Once you’ve worked through my analysis you should open a dataset for just one of the BRICS capitals: Brasilia, Moscow, Delhi, Beijing or Cape Town. The choice of capital is up to you. You should then work out the best two weeks, according to the weather, to choose for a two-week holiday in your chosen capital city.
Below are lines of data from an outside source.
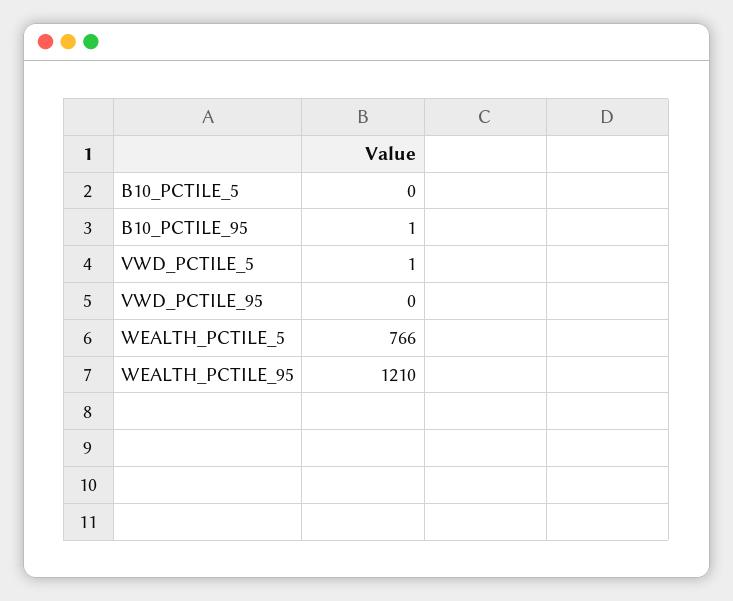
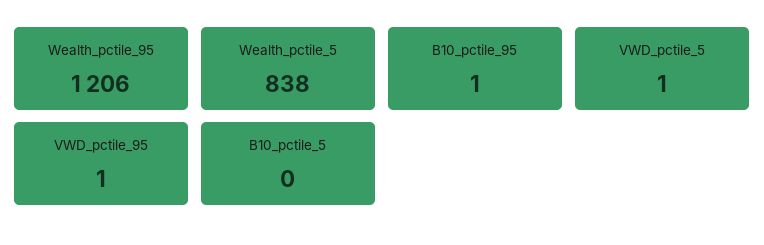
VWD_PCTILE_95: 0 -> 1
WEALTH_PCTILE_5: 766 -> 838
WEALTH_PCTILE_95: 1210 -> 1206

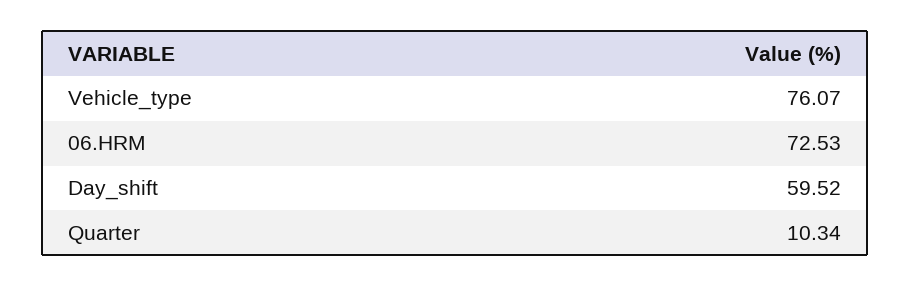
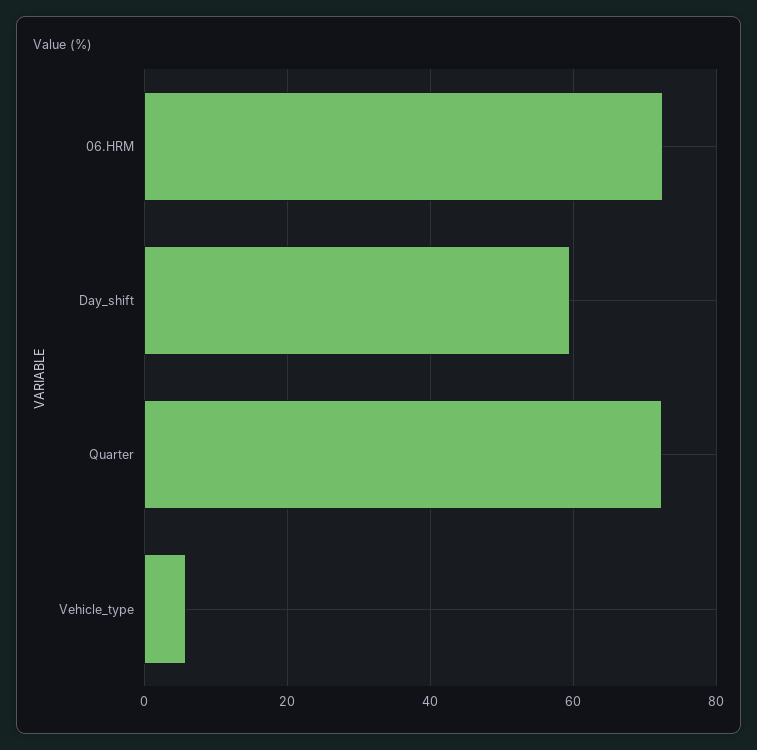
Vehicle_type: 76.07 -> 6
Quarter: 10.34 -> 72

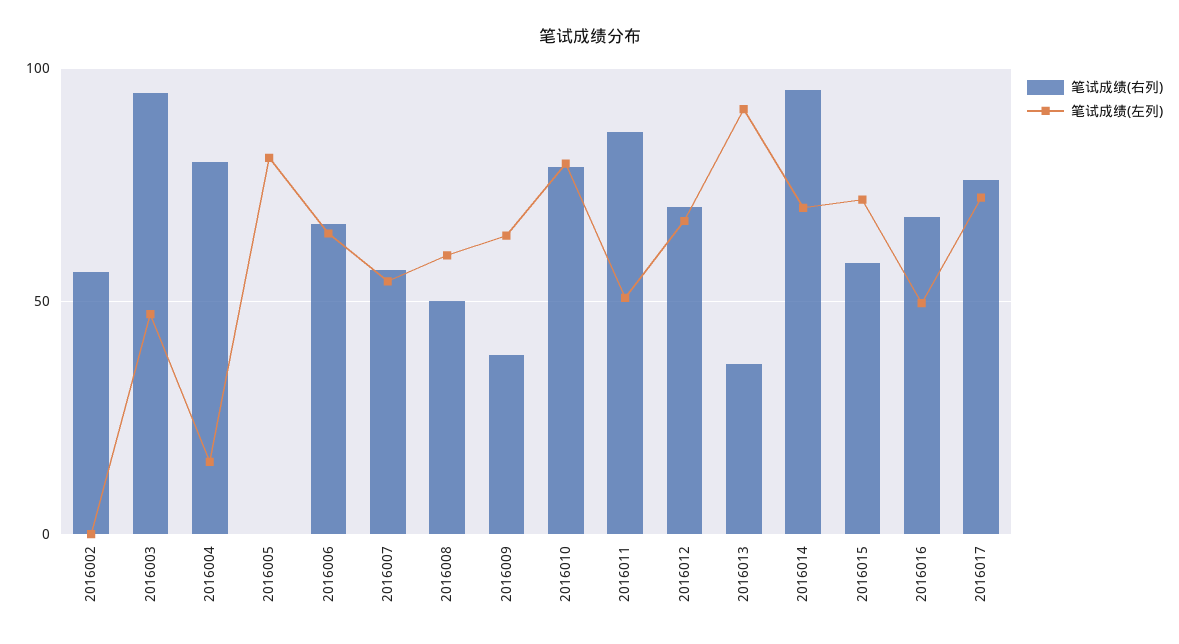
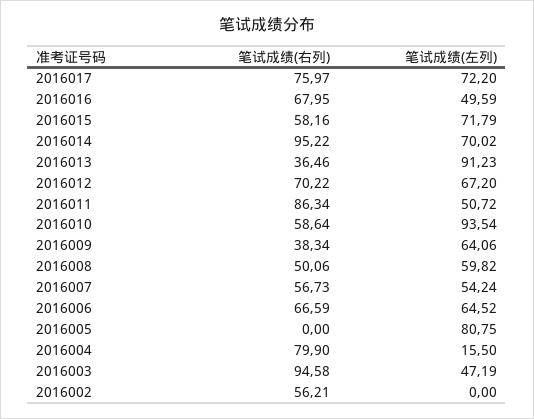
笔试成绩(右列), 2016010: 80 -> 58.64
笔试成绩(左列), 2016010: 80 -> 93.54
Download the dataset for your chosen location as follows:

  • Right click on the name of your chosen capital city above

  • Choose to save the file via ‘Download Linked File As…’ Save the file with its default name to your downloads folder.

  • If necessary, rename the file so that it has a .csv extension.

  • Finally, move or copy te file to the disk folder or SageMathCloud by Cocalc project you created in Week 1.

Once again, do not open the file with Excel , but you could take a look using a text editor.

In my project, because I’m in London, which is often cold and rainy, I was looking for a two week period that had relatively high temperatures and little rain. If you choose a capital in a particularly hot and dry country you will probably be looking for relatively cool weather and low humidity.

Note that the London file has the dates in a column named ‘GMT’ whereas in the BRICS files they are in a column named ‘Date’. You will need to change the Python code accordingly. You should also change the name of the variable, London, according to the capital you choose.